■ Available data:
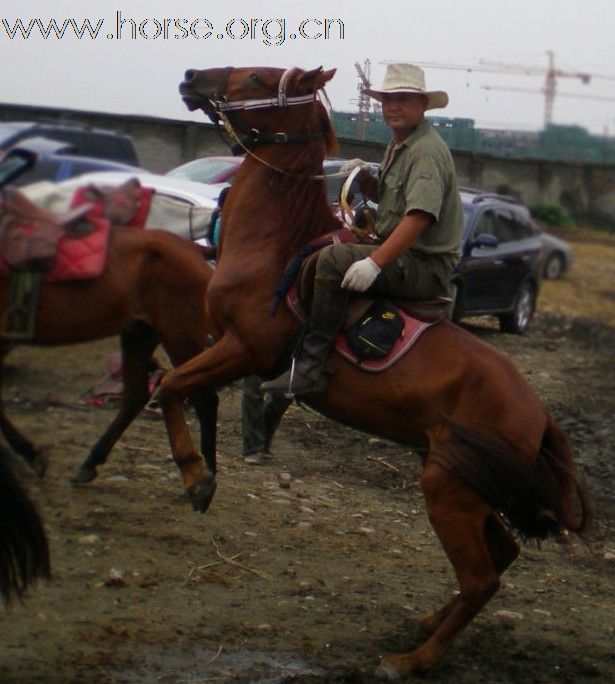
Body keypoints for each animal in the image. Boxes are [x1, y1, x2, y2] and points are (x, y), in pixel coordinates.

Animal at [156, 67, 588, 676]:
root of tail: (539, 413)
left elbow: (169, 385)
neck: (272, 246)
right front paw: (203, 477)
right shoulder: (220, 347)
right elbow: (181, 391)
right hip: (468, 485)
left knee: (483, 577)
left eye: (260, 77)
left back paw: (412, 660)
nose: (194, 78)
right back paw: (428, 623)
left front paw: (196, 477)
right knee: (501, 555)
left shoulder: (243, 350)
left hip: (448, 488)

■ Problem to work on:
Please write out, exactly as they appear, the lines from the one containing "left eye: (260, 77)" through the last line of the records above, and nothing more.

■ Exercise solution:
left eye: (260, 77)
left back paw: (412, 660)
nose: (194, 78)
right back paw: (428, 623)
left front paw: (196, 477)
right knee: (501, 555)
left shoulder: (243, 350)
left hip: (448, 488)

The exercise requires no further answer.